Jury selection begins in Gerlach manslaughter trial

Jury selection begins in Gerlach manslaughter trial

SPOKANE, Wash. - Jury selection began Monday for one of Spokane's most hotly debated shootings as Gail Gerlach stands trial for manslaughter.

Gerlach has admitted shooting a convicted car thief who was stealing an SUV out of Gerlach's driveway when Gerlach opened fire.

Prospective jurors are being quizzed about their gun ownership and both the trial judge and attorneys are learning that a lot of Spokane County residents own guns and have concealed weapons permits.

Prospective jurors are also being asked if they've ever belonged to the NRA.

Judge Annette Plese summoned 100 Spokane County residents to Superior Court Monday morning and after they were sworn to tell the truth about their qualifications as prospective jurors the court told the group about what type of questions they'd be answering.

"The questions are not being asked to invade your privacy but to select a fair and impartial jury," Judge Plese told the prospective jurors.

Plese first asked the panel about what they've heard about the case in the media but then the questionnaire zeroed in gun ownership. Both the defense and prosecutors want to know about NRA membership and any other pro-gun leanings because Gerlach is accused to shooting a man stealing his SUV.

One prospective juror was dismissed because he told the court he felt Gerlach had the right to defend his property. Another was dismissed after she said people who carry guns bring trouble on themselves.

Right now, the court is looking for jurors who haven't formed an opinion and still have open minds.

"It will be your duty to determine the facts that have been proved in court.

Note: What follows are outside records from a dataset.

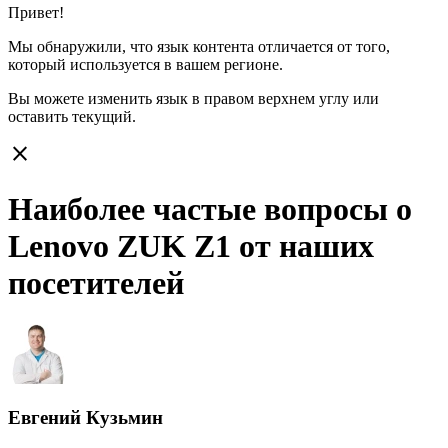
Привет!
Мы обнаружили, что язык контента отличается от того,
который используется в вашем регионе.
Вы можете изменить язык в правом верхнем углу или
оставить
текущий.
close
Наиболее частые вопросы о
Lenovo ZUK Z1 от наших
посетителей
Евгений Кузьмин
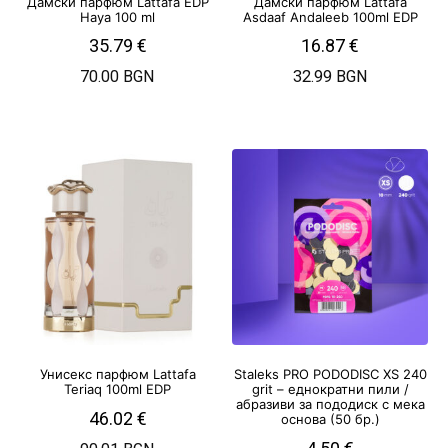
Дамски парфюм Lattafa EDP
Дамски парфюм Lattafa
Haya 100 ml
Asdaaf Andaleeb 100ml EDP
35.79
€
16.87
€
70.00 BGN
32.99 BGN
Унисекс парфюм Lattafa
Staleks PRO PODODISC XS 240
Teriaq 100ml EDP
grit – еднократни пили /
абразиви за пододиск с мека
46.02
€
основа (50 бр.)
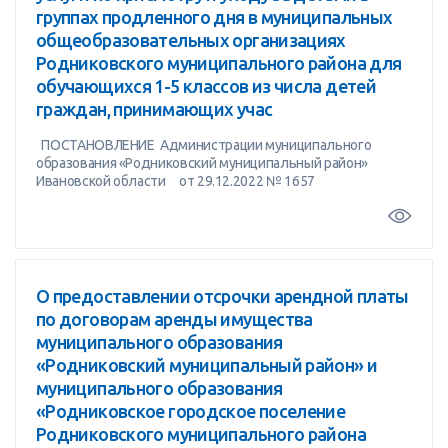
группах продленного дня в муниципальных
общеобразовательных организациях
Родниковского муниципального района для
обучающихся 1-5 классов из числа детей
граждан, принимающих учас
ПОСТАНОВЛЕНИЕ Администрации муниципального
образования «Родниковский муниципальный район»
Ивановской области от 29.12.2022 № 1657
О предоставлении отсрочки арендной платы
по договорам аренды имущества
муниципального образования
«Родниковский муниципальный район» и
муниципального образования
«Родниковское городское поселение
Родниковского муниципального района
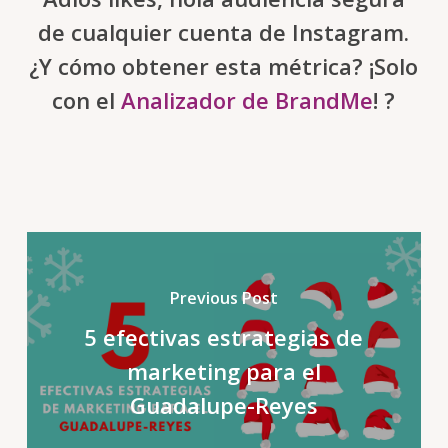
de cualquier cuenta de Instagram.
¿Y cómo obtener esta métrica? ¡Solo
con el
Analizador de BrandMe
! ?
Previous Post
5 efectivas estrategias de
marketing para el
Guadalupe-Reyes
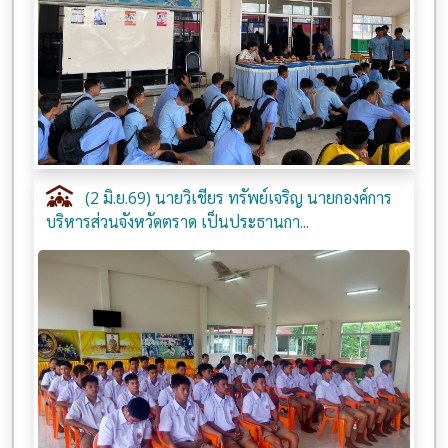
(2 มิ.ย.69) นายวิเชียร ทรัพย์เจริญ นายกองค์การ
บริหารส่วนจังหวัดตราด เป็นประธานกา...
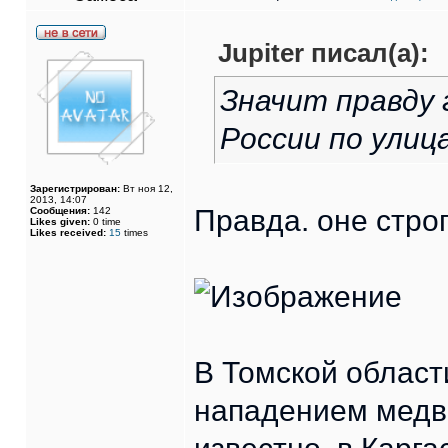
Jupiter писал(а):
Значит правду 
России по ули
Зарегистрирован:
Вт ноя 12,
2013, 14:07
Правда. оне строги
Сообщения:
142
Likes given:
0 time
Likes received:
15
times
В Томской област
нападением медве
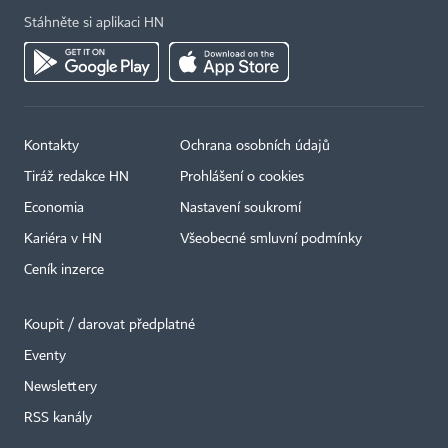
Stáhněte si aplikaci HN
Kontakty
Ochrana osobních údajů
Tiráž redakce HN
Prohlášení o cookies
Economia
Nastavení soukromí
Kariéra v HN
Všeobecné smluvní podmínky
Ceník inzerce
Koupit / darovat předplatné
Eventy
Newslettery
×
RSS kanály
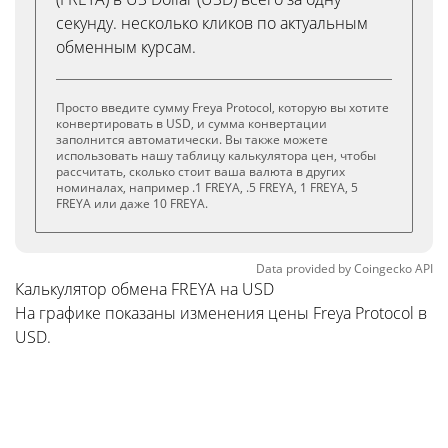
секунду. несколько кликов по актуальным
обменным курсам.
Просто введите сумму Freya Protocol, которую вы хотите
конвертировать в USD, и сумма конвертации
заполнится автоматически. Вы также можете
использовать нашу таблицу калькулятора цен, чтобы
рассчитать, сколько стоит ваша валюта в других
номиналах, например .1 FREYA, .5 FREYA, 1 FREYA, 5
FREYA или даже 10 FREYA.
Data provided by
Coingecko
API
Калькулятор обмена FREYA на USD
На графике показаны изменения цены Freya Protocol в
USD.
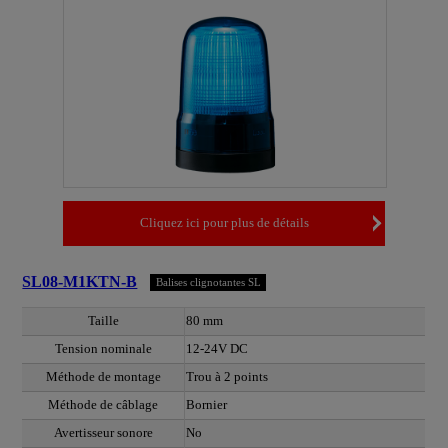
Cliquez ici pour plus de détails
SL08-M1KTN-B
Balises clignotantes SL
Taille
80 mm
Tension nominale
12-24V DC
Méthode de montage
Trou à 2 points
Méthode de câblage
Bornier
Avertisseur sonore
No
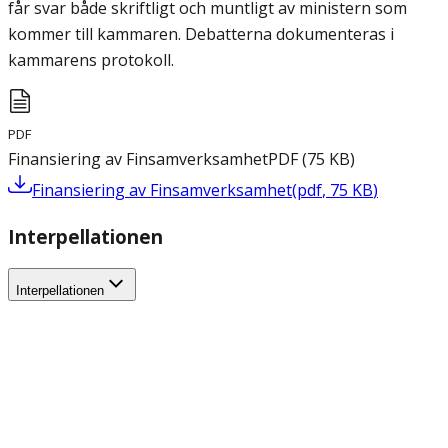
får svar både skriftligt och muntligt av ministern som
kommer till kammaren. Debatterna dokumenteras i
kammarens protokoll.
PDF
Finansiering av Finsamverksamhet
PDF
(
75
KB
)
Finansiering av Finsamverksamhet
(
pdf
,
75
KB
)
Interpellationen
Interpellationen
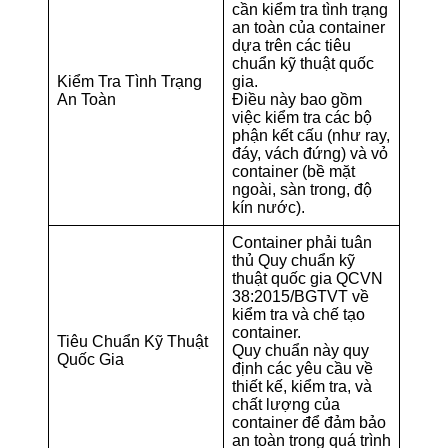
cần kiểm tra tình trạng
an toàn của container
dựa trên các tiêu
chuẩn kỹ thuật quốc
Kiểm Tra Tình Trạng
gia.
An Toàn
Điều này bao gồm
việc kiểm tra các bộ
phận kết cấu (như ray,
đáy, vách đứng) và vỏ
container (bề mặt
ngoài, sàn trong, độ
kín nước).
Container phải tuân
thủ Quy chuẩn kỹ
thuật quốc gia QCVN
38:2015/BGTVT về
kiểm tra và chế tạo
container.
Tiêu Chuẩn Kỹ Thuật
Quy chuẩn này quy
Quốc Gia
định các yêu cầu về
thiết kế, kiểm tra, và
chất lượng của
container để đảm bảo
an toàn trong quá trình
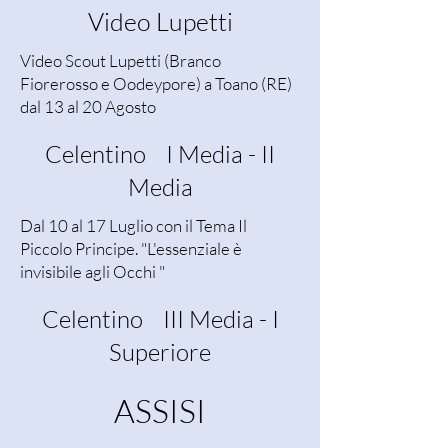
Video Lupetti
Video Scout Lupetti (Branco
Fiorerosso e Oodeypore) a Toano (RE)
dal 13 al 20 Agosto
Celentino I Media - II
Media
Dal 10 al 17 Luglio con il Tema Il
Piccolo Principe. "L'essenziale è
invisibile agli Occhi "
Celentino III Media - I
Superiore
ASSISI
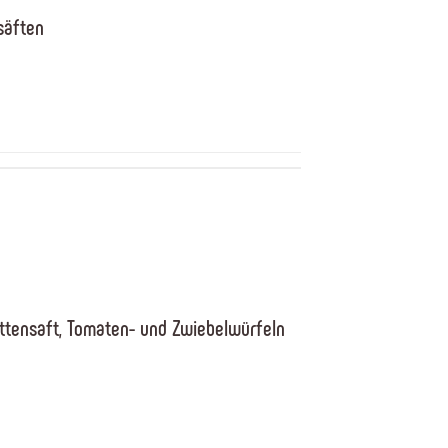
säften
ettensaft, Tomaten- und Zwiebelwürfeln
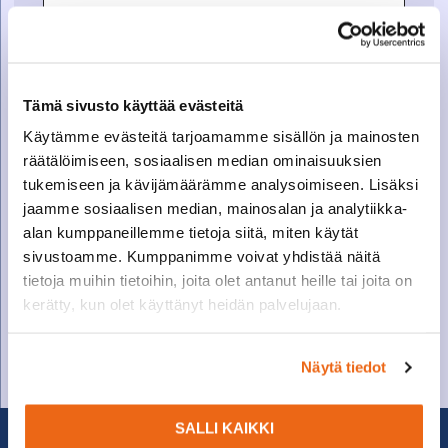
Tämä sivusto käyttää evästeitä
Käytämme evästeitä tarjoamamme sisällön ja mainosten
räätälöimiseen, sosiaalisen median ominaisuuksien
tukemiseen ja kävijämäärämme analysoimiseen. Lisäksi
jaamme sosiaalisen median, mainosalan ja analytiikka-
alan kumppaneillemme tietoja siitä, miten käytät
SOITA VARAOSAMYYNTIIN
sivustoamme. Kumppanimme voivat yhdistää näitä
tietoja muihin tietoihin, joita olet antanut heille tai joita on
Varaosamyynti
kerätty, kun olet käyttänyt heidän palvelujaan.
010 27 91 831
varaosat@suomenkonetalo.fi
Näytä tiedot
SALLI KAIKKI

It is also your duty to accept your law from the court regardless of what you think the law should be," Plese said.

Of course that will be the trick, finding jurors ready to set aside their own beliefs in this case that has polarized our community and only consider the evidence and law presented in court. 78 of the 100 people who filled out the questionnaire had concerns about that today.

While the court is still working to determine who will sit on the jury, the court has ruled at least one person will not be allowed in the courtroom during the trial. Gail Gerlach's wife cannot be called by prosecutors as a witness, because of a law that protects spouses from having to testify against each other, but she may be called as a defense witness and so can't be inside the courtroom to support her husband during the trial.